Shift to efficient leaf cooling through sensible heat revealed by detailed energy budget in mature pine trees in drought manipulation field experiment

Efficient leaf-scale temperature control is instrumental to vegetation functioning and ecosystem-scale resilience to a drying and warming climate. When evaporative cooling is suppressed during drought, leaf thermal regulation requires modulation of the leaf energy budget and the balance between sensible heat (H) and latent heat (LE) fluxes.

We obtained rare leaf energy budgets under field conditions by combining measurements using a new methodology and theoretical estimates in naturally droughted and artificially irrigated plots of a dry Mediterranean pine forest, with low and high evapotranspiration rates, respectively.

The measurements revealed that under the same radiative load, leaf cooling shifted from equal contributions to heat dissipation of H and LE in irrigated trees to almost exclusively through H in droughted ones while maintaining comparable leaf-to-air temperature differences.

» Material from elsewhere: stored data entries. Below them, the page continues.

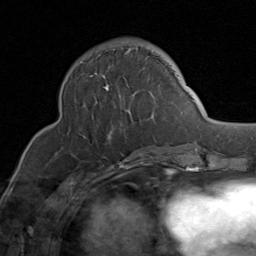
Breast MRI (dynamic contrast-enhanced), one axial slice; slice 32 of 80 in the series (ordered by position); cropped to one breast; dynamic contrast-enhanced series, time point 2 of 8 at this slice position (early post-contrast); 1.5 T; TE 1.7 ms, TR 4.5 ms; 2 mm slice thickness; 256 × 256 image matrix, field of view 180 × 180 mm. Female patient.
Annotated regions visible in this slice (semi-automatic segmentation, software-assisted and operator-edited):
- enhancing-tissue mask used for the functional tumour volume (all voxels passing the contrast-enhancement thresholds inside the analysis volume; usually the tumour): bounding box [x1, y1, x2, y2] px = [81, 47, 176, 149]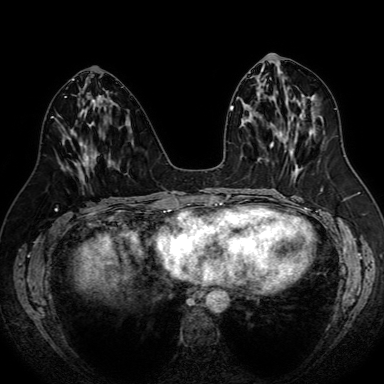
Breast MRI (dynamic contrast-enhanced), one axial slice. Dynamic contrast-enhanced series, time point 2 of 7 at this slice position (early post-contrast). 1.5 T. TE 2.6 ms, TR 5.2 ms. 2.5 mm slice thickness. 384 × 384 image matrix, field of view 340 × 340 mm. Female patient.
Structures marked on this image (semi-automatically segmented with operator editing):
- enhancing-tissue mask used for the functional tumour volume (all voxels passing the contrast-enhancement thresholds inside the analysis volume; usually the tumour): bounding box <79,153,94,175> (left, top, right, bottom; pixels)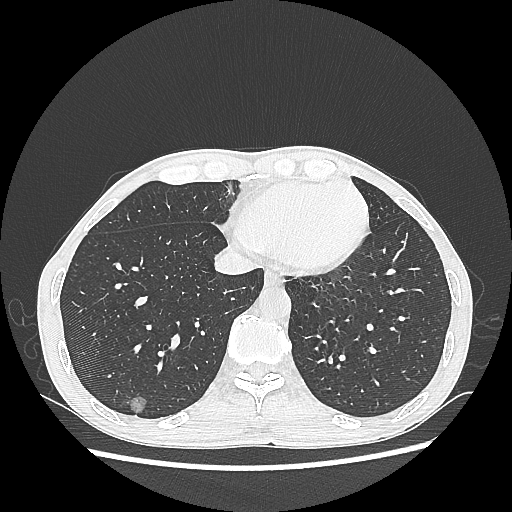
Chest CT, one axial slice. Slice 78 of 270 in the series (ordered by position). Reconstruction kernel LUNG. 100 kVp. Lung window (W 1500 / L -600 HU). 1.25 mm slice thickness. 512 × 512 image matrix, field of view 360 × 360 mm. Patient: male, 60 years. Case-level facts recorded for this patient, not image findings: clinical TNM (as recorded): T1c N0 M0; histopathological grade: G2.
Outlined on this slice (rectangle marked by the reading radiologist):
- lung tumour (recorded histology: adenocarcinoma): bounding box <122,389,148,417> (left, top, right, bottom; pixels)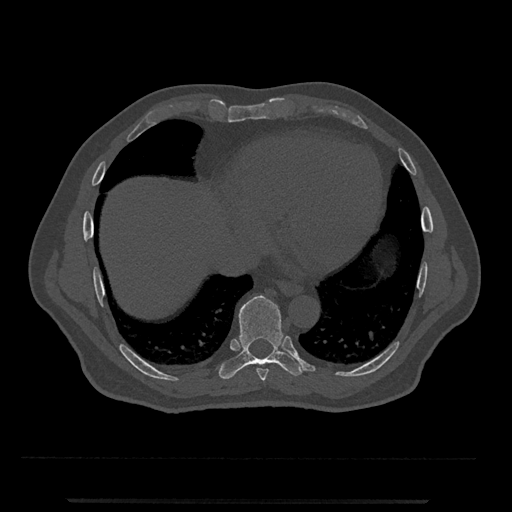
CT including the spine, one axial slice; slice 588 of 797 in the series (ordered by position); reconstruction kernel Br40s/3; bone window (W 1800 / L 400 HU); 512 × 512 image matrix, field of view 419 × 419 mm. Patient: male, 63 years. From the clinical record (not read from this slice): primary cancer: prostate.
Outlined on this slice (semi-automatically segmented with operator editing):
- T8 vertebra: box from (x=257, y=368) to (x=269, y=381) px
- T9 vertebra: (x=219, y=295)–(x=304, y=379)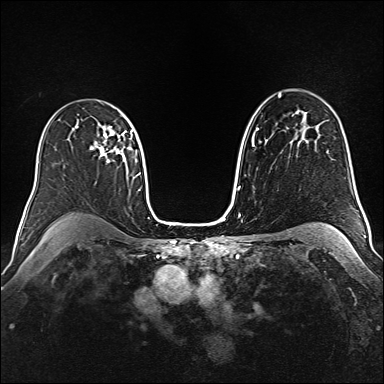
Breast MRI (dynamic contrast-enhanced), one axial slice; position 106 of 160 along the scan axis; dynamic contrast-enhanced series, time point 2 of 6 at this slice position (early post-contrast); 1.5 T; TE 2.3 ms, TR 5.2 ms; 384 × 384 image matrix, field of view 340 × 340 mm. Female patient.
Outlined on this slice (semi-automatic segmentation, software-assisted and operator-edited):
- enhancing-tissue mask used for the functional tumour volume (all voxels passing the contrast-enhancement thresholds inside the analysis volume; usually the tumour): bounding box [x1, y1, x2, y2] px = [90, 129, 131, 162]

The results demonstrate that an assessment of the leaf energy budget in the field provides the means to identify effective leaf temperature control in pine trees under drought, enhancing their resilience to current drying trends. The shift from LE to H provides an ‘air cooling’ mechanism that equals the efficiency of evaporative cooling. It also provides a leaf-scale basis for the large ecosystem-scale ‘convector effect’ identified in semi-arid forests.